Deciding whether Hospice is right for you and your family can be difficult and stressful. At SafeHaven Hospice, we believe knowledge of hospice and palliative care can help you with the decision process. Our goal at SafeHaven Hospice is comfort and quality of life for patients and families. On this website is a Q&A. Reading through this section will help answer many questions. We also encourage you to visit our Resource Center for articles that are also very helpful.

What are the four levels of Hospice Care?

Hospice is comfort care brought to every patient, whether in a private home, a nursing home, assisted living community, residential care facility for the elderly, or hospice house.

The Centers for Medicare and Medicaid Services has defined four kinds, or “levels,” of hospice care. One patient may experience all four levels, perhaps in just a week or ten days of hospice services. Another patient may experience one level of care over several months of his or her hospice care. Each level of care meets specific needs, and every hospice patient is unique.

Routine Home Care

  • Most common level of care in hospice. Patient is generally stable and the patient’s symptoms, like pain or nausea and vomiting, are managed at home.
  • Usually provided in the home.

General Inpatient Care

  • General Inpatient Care (GIP) is a hospice level of care, defined as short-term care provided for a patient’s pain management or acute or chronic symptom control that cannot be managed in other settings.
  • Usually provided outside the home, in an inpatient setting at a medical facility like a hospital or skilled nursing facility.

Continuous Home Care

  • Continuous care is a service that gives patients intensive visits; instead of being visited just once a day or week, they’re visited multiple times a day while they are in a “crisis” state. The goal of continuous care is to bring them out of that crisis mode and back into a comfortable state. It really is for the benefit of patients who are having severe, unmanageable pain or discomfort.
  • Provided at home.

Respite Care

  • A level of temporary care provided in nursing home, hospice inpatient facility, or hospital so that a family member or friend who’s the patient’s caregiver can take some time off.
  • This level of care is tied to caregiver needs, not patient symptoms.

Hospice & Me

Deciding if Hospice is the right decision for you and your family can be a difficult choice. SafeHaven Hospice has prepared a HOSPICE questionnaire to help with your decision. 

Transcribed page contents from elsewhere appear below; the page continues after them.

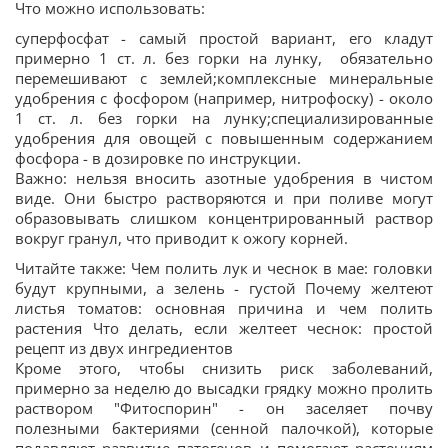
Что можно использовать:
суперфосфат - самый простой вариант, его кладут
примерно 1 ст. л. без горки на лунку, обязательно
перемешивают с землей;комплексные минеральные
удобрения с фосфором (например, нитрофоску) - около
1 ст. л. без горки на лунку;специализированные
удобрения для овощей с повышенным содержанием
фосфора - в дозировке по инструкции.
Важно: нельзя вносить азотные удобрения в чистом
виде. Они быстро растворяются и при поливе могут
образовывать слишком концентрированный раствор
вокруг гранул, что приводит к ожогу корней.
Читайте также: Чем полить лук и чеснок в мае: головки
будут крупными, а зелень - густой Почему желтеют
листья томатов: основная причина и чем полить
растения Что делать, если желтеет чеснок: простой
рецепт из двух ингредиентов
Кроме этого, чтобы снизить риск заболеваний,
примерно за неделю до высадки грядку можно пролить
раствором "Фитоспорин" - он заселяет почву
полезными бактериями (сенной палочкой), которые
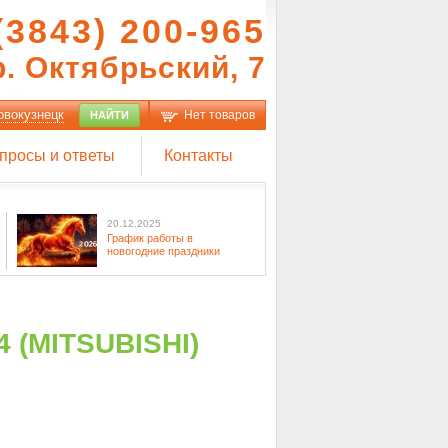
(3843) 200-965
р. Октябрьский, 7
овокузнецк
Нет товаров
НАЙТИ
просы и ответы
Контакты
20.12.2025
График работы в
новогодние праздники
 (MITSUBISHI)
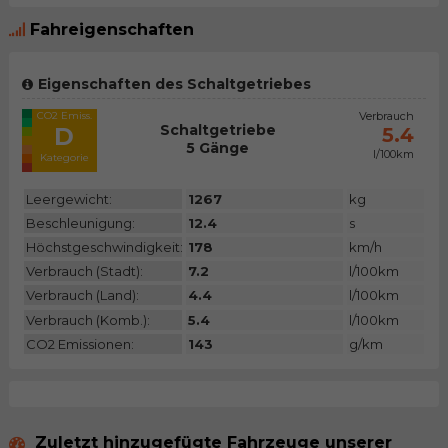
Fahreigenschaften
Eigenschaften des Schaltgetriebes
CO2 Emiss.
Verbrauch
Schaltgetriebe
D
5.4
5 Gänge
l/100km
Kategorie
Leergewicht:
1267
kg
Beschleunigung:
12.4
s
Höchstgeschwindigkeit:
178
km/h
Verbrauch (Stadt):
7.2
l/100km
Verbrauch (Land):
4.4
l/100km
Verbrauch (Komb.):
5.4
l/100km
CO2 Emissionen:
143
g/km
Zuletzt hinzugefügte Fahrzeuge unserer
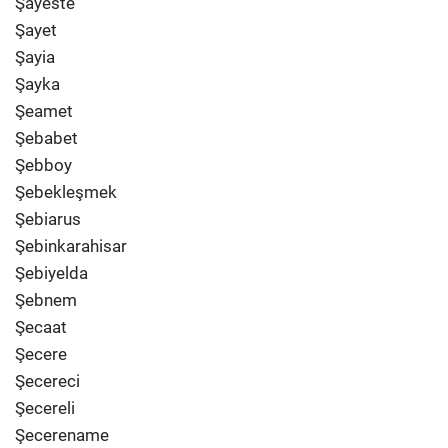
Şayeste
Şayet
Şayia
Şayka
Şeamet
Şebabet
Şebboy
Şebekleşmek
Şebiarus
Şebinkarahisar
Şebiyelda
Şebnem
Şecaat
Şecere
Şecereci
Şecereli
Şecerename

The Hospice Foundation of America defines hospice this way

  • “Medical care for people with an anticipated life expectancy of 6 months or less, when cure isn’t an option, and the focus shifts to symptom management and quality of life. 
  • An interdisciplinary team of professionals trained to address physical, psychosocial, and spiritual needs of the person; the team also supports family members and other intimate unpaid caregivers.  
  • Specialty care that is person-centered, stressing coordination of care, clarification of goals of care, and communication.
  • Provided primarily where a person lives, whether that is a private residence, nursing home, or community living arrangement, allowing the patient to be with important objects, memories, and family.
  • Care that includes periodic visits to the patient and family caregivers by hospice team members. Hospice providers are available 24 hours a day, 7 days a week to respond if patient or caregiver concerns arise.
  • The only medical care that includes bereavement care, which is available during the illness and for more than a year after the death for the family/intimate network.
  • A Medicare benefit: to which all Medicare enrollees have a right. Hospice care also is covered by most private health insurance at varying levels, and in almost every state, by Medicaid.”